Museum to look at S.C. silver in Civil War

The S.C. State Museum will hold a silver symposium Sunday, May 1, with an afternoon program titled “South Carolina Silver in the Civil War: Did Sherman Take it All?”

In addition to Curator of History Fritz Hamer’s reading of two February 1865 accounts of the theft of silver and jewelry in the Palmetto State by Union troops, members of the South Carolina Silver Society will speak on hidden silver in Cheraw, Charleston and Trinity.

They will also discuss how the Hampton silver escaped the fire at Millwood Plantation as Sherman’s troops laid waste to the Midlands in the waning months of the War Between the States.

It was barely five years ago that a cache of Wade Hampton silver returned to South Carolina for the first time in two generations.

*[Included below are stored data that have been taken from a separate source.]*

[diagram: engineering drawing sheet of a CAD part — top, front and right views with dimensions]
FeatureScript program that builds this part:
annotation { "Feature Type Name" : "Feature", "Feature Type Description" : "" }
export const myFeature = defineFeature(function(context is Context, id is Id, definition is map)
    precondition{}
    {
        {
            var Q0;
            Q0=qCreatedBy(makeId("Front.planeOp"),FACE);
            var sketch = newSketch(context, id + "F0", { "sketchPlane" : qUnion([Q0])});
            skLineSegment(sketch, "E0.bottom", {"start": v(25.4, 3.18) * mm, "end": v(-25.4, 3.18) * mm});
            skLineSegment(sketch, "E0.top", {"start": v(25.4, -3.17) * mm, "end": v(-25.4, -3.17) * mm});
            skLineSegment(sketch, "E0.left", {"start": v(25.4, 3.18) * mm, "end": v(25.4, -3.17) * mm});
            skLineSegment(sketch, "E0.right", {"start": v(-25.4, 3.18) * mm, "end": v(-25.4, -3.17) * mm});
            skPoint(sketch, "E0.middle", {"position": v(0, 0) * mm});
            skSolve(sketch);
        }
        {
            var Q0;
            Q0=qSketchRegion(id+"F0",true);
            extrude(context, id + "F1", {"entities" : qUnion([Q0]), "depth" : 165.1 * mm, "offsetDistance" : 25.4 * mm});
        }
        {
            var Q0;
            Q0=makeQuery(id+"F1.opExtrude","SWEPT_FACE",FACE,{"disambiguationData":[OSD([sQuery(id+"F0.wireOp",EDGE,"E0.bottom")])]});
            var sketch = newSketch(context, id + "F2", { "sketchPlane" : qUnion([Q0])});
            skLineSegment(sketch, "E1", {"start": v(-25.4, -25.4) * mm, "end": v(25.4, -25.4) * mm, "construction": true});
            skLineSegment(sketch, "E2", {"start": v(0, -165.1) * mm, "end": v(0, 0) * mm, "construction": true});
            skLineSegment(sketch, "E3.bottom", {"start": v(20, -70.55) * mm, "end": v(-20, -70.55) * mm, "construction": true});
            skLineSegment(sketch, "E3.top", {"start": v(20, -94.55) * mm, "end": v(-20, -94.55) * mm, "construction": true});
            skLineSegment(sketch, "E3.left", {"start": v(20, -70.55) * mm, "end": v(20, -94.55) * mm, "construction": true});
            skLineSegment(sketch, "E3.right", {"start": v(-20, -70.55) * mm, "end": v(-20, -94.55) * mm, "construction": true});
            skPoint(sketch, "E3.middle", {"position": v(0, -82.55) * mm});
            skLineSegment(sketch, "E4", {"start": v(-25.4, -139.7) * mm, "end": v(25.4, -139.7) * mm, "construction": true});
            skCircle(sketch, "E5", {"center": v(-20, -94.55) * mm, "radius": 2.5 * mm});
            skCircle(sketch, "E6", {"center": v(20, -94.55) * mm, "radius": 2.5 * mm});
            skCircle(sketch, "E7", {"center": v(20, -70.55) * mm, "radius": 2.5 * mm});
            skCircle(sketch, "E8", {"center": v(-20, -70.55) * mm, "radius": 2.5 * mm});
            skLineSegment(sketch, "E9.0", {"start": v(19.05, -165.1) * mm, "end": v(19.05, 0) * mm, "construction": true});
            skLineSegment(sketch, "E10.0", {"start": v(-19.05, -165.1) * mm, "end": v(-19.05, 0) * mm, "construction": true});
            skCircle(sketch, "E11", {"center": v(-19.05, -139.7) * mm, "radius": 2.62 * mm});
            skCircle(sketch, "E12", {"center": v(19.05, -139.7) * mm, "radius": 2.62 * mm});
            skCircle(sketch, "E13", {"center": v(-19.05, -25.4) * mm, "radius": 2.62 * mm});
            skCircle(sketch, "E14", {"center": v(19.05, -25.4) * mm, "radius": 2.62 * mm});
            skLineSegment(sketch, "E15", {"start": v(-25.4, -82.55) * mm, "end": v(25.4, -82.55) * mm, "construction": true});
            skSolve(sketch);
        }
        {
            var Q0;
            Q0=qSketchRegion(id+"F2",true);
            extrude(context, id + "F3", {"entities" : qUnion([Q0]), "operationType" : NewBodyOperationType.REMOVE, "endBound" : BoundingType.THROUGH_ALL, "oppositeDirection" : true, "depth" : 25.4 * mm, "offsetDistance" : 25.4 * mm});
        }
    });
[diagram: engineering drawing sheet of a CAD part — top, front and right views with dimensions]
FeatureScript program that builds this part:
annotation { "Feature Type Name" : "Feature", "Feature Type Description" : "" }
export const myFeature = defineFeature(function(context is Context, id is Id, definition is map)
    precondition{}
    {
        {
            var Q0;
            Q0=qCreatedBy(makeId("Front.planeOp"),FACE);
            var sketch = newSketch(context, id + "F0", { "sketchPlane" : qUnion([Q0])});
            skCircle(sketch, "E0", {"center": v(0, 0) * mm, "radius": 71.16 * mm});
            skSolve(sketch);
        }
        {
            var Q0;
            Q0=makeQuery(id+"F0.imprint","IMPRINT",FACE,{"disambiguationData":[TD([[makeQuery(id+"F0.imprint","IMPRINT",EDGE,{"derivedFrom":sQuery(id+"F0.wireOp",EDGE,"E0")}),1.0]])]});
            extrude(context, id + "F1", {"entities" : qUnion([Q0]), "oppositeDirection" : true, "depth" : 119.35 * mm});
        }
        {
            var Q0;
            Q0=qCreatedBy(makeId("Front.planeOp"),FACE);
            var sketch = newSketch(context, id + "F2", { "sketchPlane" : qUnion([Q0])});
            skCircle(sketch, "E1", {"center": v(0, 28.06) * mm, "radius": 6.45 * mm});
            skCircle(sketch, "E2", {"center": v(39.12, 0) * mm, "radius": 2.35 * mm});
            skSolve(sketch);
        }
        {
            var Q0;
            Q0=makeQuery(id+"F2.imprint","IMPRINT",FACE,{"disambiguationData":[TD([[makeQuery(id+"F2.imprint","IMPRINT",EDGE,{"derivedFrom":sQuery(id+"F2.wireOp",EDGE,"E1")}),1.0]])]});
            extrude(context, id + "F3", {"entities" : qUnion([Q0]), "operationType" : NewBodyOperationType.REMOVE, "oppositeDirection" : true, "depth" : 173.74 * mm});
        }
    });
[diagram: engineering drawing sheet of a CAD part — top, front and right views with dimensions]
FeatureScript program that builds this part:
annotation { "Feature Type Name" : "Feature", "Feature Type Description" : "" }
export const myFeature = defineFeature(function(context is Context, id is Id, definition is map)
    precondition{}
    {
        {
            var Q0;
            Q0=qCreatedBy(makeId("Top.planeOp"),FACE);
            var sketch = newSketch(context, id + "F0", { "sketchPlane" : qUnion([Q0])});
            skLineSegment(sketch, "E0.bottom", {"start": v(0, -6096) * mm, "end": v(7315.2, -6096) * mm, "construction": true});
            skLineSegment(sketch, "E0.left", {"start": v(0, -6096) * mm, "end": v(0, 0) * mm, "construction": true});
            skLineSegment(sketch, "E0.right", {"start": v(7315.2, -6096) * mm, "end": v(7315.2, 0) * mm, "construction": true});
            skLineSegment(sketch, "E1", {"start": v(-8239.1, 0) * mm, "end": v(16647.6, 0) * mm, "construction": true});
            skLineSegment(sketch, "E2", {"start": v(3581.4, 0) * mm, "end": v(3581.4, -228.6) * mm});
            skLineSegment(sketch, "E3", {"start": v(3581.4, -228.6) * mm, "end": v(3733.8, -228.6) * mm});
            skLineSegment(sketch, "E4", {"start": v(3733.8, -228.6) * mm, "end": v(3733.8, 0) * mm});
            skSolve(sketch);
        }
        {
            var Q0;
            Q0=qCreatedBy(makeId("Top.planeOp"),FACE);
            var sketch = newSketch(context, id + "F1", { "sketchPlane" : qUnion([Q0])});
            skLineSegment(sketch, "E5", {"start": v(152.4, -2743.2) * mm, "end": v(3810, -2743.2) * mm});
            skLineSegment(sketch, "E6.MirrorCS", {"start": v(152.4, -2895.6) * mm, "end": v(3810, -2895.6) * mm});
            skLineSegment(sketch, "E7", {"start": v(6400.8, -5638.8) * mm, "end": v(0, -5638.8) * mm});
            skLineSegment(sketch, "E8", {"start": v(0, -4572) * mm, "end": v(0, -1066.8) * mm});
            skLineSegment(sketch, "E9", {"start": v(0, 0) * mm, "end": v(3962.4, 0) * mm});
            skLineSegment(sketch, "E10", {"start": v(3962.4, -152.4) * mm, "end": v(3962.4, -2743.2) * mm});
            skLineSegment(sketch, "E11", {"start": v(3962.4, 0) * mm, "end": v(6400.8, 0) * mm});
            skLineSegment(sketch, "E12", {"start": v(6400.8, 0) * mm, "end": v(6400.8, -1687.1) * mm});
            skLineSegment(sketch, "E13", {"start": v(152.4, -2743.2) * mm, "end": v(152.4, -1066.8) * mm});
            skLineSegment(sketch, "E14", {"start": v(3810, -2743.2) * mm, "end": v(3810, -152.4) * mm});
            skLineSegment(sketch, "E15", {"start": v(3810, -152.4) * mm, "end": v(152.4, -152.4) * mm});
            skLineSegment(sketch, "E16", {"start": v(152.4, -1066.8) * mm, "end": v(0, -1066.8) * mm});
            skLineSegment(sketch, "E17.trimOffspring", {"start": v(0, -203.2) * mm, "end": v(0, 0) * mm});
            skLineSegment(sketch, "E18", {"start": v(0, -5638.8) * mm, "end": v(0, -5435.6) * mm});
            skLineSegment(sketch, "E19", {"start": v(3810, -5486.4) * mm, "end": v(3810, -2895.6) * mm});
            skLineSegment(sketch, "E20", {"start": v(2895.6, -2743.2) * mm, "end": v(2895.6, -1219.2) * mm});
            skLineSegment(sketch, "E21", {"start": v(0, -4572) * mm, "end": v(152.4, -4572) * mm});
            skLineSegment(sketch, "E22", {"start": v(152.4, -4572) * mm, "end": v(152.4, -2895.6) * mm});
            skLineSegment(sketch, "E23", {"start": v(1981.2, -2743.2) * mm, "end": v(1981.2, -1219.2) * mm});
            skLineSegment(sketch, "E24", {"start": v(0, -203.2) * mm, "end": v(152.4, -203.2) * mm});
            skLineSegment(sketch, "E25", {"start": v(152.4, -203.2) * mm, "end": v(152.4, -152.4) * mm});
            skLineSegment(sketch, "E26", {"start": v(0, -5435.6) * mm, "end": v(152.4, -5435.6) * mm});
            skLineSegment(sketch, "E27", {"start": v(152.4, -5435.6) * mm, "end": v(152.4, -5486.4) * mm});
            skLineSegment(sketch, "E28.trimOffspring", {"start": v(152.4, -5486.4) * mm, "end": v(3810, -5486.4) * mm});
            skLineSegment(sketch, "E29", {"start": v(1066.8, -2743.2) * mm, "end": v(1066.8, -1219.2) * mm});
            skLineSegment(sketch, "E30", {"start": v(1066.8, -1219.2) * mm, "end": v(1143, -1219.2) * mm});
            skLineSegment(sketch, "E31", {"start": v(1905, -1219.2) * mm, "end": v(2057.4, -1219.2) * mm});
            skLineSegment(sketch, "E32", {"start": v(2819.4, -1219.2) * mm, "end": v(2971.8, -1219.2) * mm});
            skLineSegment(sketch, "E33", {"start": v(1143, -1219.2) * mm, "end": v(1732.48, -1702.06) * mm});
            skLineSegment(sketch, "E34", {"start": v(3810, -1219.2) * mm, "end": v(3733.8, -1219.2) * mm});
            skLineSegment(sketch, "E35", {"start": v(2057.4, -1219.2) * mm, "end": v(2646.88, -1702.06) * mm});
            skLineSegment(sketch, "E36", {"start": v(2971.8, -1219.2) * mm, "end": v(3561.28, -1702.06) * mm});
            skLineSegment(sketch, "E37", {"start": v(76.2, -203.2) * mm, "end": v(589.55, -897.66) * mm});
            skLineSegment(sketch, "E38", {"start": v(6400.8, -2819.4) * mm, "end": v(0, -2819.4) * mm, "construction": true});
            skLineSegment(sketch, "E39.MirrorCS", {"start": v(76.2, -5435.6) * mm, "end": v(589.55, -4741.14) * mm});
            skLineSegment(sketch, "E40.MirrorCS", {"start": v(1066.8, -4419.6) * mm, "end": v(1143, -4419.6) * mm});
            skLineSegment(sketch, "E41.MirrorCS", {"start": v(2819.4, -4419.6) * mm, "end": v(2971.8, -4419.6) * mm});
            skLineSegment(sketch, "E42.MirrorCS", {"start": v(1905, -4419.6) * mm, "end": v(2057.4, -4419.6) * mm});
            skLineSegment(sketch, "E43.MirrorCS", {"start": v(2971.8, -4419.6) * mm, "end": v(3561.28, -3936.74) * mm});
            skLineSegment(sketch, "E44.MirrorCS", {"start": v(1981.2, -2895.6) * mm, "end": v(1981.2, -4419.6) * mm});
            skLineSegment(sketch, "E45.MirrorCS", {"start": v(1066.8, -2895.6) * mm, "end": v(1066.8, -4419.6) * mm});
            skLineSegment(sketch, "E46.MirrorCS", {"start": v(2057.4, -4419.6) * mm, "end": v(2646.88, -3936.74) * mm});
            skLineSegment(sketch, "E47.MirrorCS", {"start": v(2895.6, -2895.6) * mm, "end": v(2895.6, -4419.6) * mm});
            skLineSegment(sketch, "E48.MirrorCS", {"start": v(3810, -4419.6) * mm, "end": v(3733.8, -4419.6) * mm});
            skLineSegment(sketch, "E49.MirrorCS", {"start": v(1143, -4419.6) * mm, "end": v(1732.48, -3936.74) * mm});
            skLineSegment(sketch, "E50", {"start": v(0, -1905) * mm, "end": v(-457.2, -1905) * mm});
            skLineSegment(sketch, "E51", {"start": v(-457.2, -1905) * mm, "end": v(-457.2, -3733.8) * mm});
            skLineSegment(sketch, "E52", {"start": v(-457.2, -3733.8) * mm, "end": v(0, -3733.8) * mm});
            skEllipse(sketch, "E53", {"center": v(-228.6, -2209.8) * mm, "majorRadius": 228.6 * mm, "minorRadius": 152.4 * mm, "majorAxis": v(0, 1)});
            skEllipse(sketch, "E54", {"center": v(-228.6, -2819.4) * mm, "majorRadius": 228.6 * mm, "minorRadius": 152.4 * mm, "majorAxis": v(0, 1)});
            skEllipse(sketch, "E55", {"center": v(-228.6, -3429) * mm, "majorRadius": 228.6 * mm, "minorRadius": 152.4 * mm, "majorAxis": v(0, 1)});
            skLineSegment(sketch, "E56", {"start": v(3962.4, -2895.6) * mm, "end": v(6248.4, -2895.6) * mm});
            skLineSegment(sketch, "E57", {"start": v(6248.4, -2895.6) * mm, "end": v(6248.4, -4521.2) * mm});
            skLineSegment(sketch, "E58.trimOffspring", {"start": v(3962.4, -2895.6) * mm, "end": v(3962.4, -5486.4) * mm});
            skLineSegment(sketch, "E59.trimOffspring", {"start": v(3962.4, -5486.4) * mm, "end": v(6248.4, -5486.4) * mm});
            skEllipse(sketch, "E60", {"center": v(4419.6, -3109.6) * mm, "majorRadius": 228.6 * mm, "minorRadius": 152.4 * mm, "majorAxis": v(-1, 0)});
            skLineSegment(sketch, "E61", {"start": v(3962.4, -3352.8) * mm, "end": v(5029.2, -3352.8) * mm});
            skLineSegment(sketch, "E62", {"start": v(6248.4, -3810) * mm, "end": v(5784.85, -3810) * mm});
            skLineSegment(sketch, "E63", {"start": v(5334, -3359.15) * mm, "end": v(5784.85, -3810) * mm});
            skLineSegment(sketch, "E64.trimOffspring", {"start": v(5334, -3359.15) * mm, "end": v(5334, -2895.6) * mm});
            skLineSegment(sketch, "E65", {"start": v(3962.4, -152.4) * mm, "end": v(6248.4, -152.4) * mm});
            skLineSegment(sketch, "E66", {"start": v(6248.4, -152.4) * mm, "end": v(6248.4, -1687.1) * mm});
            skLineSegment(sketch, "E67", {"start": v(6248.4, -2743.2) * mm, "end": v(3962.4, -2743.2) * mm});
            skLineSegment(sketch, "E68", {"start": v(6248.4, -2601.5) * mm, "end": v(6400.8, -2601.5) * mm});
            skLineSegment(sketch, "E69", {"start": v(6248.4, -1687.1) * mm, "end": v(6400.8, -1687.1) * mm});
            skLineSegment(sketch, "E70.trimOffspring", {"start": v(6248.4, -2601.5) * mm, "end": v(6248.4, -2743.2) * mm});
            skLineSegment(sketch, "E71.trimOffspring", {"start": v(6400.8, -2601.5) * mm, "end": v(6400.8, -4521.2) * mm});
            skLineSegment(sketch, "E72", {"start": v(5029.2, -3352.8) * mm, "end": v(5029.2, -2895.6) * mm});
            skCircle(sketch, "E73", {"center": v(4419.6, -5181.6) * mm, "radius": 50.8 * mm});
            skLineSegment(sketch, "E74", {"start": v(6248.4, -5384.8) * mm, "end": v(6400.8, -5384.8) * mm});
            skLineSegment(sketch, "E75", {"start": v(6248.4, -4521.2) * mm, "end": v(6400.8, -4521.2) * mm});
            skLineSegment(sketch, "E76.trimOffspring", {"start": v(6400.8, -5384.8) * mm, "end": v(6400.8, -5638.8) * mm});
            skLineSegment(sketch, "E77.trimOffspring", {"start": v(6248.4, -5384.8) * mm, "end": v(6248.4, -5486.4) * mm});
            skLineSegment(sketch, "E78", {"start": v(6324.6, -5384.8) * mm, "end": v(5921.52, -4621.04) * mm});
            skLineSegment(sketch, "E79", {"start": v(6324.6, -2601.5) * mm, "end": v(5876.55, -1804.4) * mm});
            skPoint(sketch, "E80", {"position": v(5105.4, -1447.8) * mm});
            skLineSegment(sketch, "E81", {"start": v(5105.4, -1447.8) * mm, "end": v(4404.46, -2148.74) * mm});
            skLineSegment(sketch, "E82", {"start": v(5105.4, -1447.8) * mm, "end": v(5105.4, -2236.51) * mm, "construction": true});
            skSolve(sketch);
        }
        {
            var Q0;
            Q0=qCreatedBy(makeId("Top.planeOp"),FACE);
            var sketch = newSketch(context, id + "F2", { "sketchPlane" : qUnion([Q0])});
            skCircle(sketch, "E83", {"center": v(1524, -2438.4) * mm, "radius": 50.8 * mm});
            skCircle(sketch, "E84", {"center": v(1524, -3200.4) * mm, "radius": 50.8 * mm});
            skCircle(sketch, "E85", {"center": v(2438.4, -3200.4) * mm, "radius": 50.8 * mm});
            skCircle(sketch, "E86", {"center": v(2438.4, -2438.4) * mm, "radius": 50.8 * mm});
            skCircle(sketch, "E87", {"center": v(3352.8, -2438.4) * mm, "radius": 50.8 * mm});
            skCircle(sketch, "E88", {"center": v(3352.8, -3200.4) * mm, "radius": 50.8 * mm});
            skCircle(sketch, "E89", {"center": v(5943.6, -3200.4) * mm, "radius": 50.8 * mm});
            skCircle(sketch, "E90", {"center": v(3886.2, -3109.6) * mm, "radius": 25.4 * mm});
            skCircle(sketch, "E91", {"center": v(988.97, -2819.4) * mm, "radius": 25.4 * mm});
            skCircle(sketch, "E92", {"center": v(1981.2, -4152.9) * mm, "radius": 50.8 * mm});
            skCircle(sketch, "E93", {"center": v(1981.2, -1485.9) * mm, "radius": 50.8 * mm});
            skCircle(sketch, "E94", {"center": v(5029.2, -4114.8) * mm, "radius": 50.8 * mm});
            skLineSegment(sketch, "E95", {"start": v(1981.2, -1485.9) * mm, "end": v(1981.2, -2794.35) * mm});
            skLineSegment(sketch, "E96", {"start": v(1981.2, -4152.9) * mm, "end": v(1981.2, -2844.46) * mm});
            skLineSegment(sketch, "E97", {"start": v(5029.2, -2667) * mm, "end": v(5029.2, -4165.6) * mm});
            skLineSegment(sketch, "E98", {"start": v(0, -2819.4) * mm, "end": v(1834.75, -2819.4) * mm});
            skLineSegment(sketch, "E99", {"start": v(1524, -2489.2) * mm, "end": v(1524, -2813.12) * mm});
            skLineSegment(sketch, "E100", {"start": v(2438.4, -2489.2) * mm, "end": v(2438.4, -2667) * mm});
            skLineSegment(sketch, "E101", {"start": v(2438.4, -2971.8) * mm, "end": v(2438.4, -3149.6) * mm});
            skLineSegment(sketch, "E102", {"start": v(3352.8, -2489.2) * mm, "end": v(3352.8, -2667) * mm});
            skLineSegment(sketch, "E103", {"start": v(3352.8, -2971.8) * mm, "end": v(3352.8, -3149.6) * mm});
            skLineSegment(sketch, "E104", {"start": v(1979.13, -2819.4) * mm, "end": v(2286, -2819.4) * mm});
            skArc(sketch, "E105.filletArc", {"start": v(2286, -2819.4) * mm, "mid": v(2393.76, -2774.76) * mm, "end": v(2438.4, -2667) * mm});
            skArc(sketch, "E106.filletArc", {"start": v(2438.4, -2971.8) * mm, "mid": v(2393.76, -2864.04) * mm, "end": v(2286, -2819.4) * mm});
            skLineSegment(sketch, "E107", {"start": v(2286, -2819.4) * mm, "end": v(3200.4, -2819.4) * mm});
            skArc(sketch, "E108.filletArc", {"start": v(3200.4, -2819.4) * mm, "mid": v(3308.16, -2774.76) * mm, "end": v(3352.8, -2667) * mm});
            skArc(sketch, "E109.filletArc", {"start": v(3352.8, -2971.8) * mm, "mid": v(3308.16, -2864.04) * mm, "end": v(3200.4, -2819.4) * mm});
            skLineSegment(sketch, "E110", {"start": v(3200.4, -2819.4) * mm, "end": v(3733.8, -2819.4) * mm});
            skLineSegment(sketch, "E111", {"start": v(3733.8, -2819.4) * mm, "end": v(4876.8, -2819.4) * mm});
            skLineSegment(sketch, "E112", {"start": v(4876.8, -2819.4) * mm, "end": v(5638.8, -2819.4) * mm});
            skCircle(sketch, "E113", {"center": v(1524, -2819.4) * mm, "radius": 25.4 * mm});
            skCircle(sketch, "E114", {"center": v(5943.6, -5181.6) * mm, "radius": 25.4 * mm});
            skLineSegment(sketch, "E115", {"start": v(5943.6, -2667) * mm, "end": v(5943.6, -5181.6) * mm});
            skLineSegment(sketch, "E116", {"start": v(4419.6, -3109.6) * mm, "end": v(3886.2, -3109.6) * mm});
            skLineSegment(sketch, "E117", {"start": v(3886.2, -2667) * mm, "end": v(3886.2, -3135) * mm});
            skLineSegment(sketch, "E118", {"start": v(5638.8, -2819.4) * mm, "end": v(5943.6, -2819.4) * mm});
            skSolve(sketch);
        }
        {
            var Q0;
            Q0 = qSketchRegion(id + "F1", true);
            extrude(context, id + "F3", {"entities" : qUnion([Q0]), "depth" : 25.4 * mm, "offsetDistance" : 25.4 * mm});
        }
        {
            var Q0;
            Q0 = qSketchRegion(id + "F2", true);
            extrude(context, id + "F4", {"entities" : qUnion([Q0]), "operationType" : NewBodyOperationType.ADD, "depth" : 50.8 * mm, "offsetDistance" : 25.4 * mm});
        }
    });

The collection had left the state and then the country two generations earlier with an adventuring Hampton heir.

Its return only occurred, according to information from the S.C. Archives and History Foundation, because an astute South Carolina collector named Frank Fletcher and his wife had a chance encounter with a Hampton heir in, of all places, Fiji.

Fletcher remained vigilant in efforts to get the silver back to South Carolina, eventually conveying word of his discovery to Walker Clarke, then-president of the Archives and History Foundation.

The foundation’s board was able to work with the silver’s owner and bring the famed silver back to the city where it once graced dining and tea tables of the antebellum rich and famous.

Sunday’s program, which runs from 1 p.m.-3:30 p.m., is free with museum admission or membership.